**Source texts of formatted documents**
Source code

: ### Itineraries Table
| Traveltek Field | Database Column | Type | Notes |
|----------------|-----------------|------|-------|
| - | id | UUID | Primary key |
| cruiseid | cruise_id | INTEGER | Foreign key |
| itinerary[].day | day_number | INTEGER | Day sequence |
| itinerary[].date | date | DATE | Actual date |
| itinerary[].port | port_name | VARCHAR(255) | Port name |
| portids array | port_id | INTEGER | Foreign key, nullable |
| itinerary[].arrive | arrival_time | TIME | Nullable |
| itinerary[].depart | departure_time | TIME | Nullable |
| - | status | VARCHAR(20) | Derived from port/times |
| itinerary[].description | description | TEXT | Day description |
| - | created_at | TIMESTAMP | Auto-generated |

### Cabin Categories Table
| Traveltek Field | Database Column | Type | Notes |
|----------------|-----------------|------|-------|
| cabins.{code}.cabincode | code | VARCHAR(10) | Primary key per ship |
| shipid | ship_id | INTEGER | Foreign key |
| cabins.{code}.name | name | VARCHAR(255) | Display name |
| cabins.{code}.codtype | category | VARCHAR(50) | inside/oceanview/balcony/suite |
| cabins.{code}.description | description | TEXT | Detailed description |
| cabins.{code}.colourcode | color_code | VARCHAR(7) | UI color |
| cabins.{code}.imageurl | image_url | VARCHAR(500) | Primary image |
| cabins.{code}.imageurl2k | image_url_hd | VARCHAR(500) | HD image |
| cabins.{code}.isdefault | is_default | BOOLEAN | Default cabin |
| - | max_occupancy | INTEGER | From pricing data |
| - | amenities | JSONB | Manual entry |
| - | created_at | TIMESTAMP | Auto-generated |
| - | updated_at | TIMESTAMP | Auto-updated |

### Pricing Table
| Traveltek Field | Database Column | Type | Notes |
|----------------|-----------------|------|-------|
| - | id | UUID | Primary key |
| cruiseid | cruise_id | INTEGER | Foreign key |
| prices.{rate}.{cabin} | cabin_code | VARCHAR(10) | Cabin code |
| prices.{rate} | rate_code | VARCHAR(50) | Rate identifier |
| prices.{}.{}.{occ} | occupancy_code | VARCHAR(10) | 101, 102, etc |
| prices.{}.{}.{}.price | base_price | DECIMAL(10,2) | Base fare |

**JOB**
Please write out, exactly as they appear, the line that contains "TIMESTAMP | Auto-updated |" and every line after it up to the end of the entries above, and no others.

**YOUR RESPONSE**
| - | updated_at | TIMESTAMP | Auto-updated |

### Pricing Table
| Traveltek Field | Database Column | Type | Notes |
|----------------|-----------------|------|-------|
| - | id | UUID | Primary key |
| cruiseid | cruise_id | INTEGER | Foreign key |
| prices.{rate}.{cabin} | cabin_code | VARCHAR(10) | Cabin code |
| prices.{rate} | rate_code | VARCHAR(50) | Rate identifier |
| prices.{}.{}.{occ} | occupancy_code | VARCHAR(10) | 101, 102, etc |
| prices.{}.{}.{}.price | base_price | DECIMAL(10,2) | Base fare |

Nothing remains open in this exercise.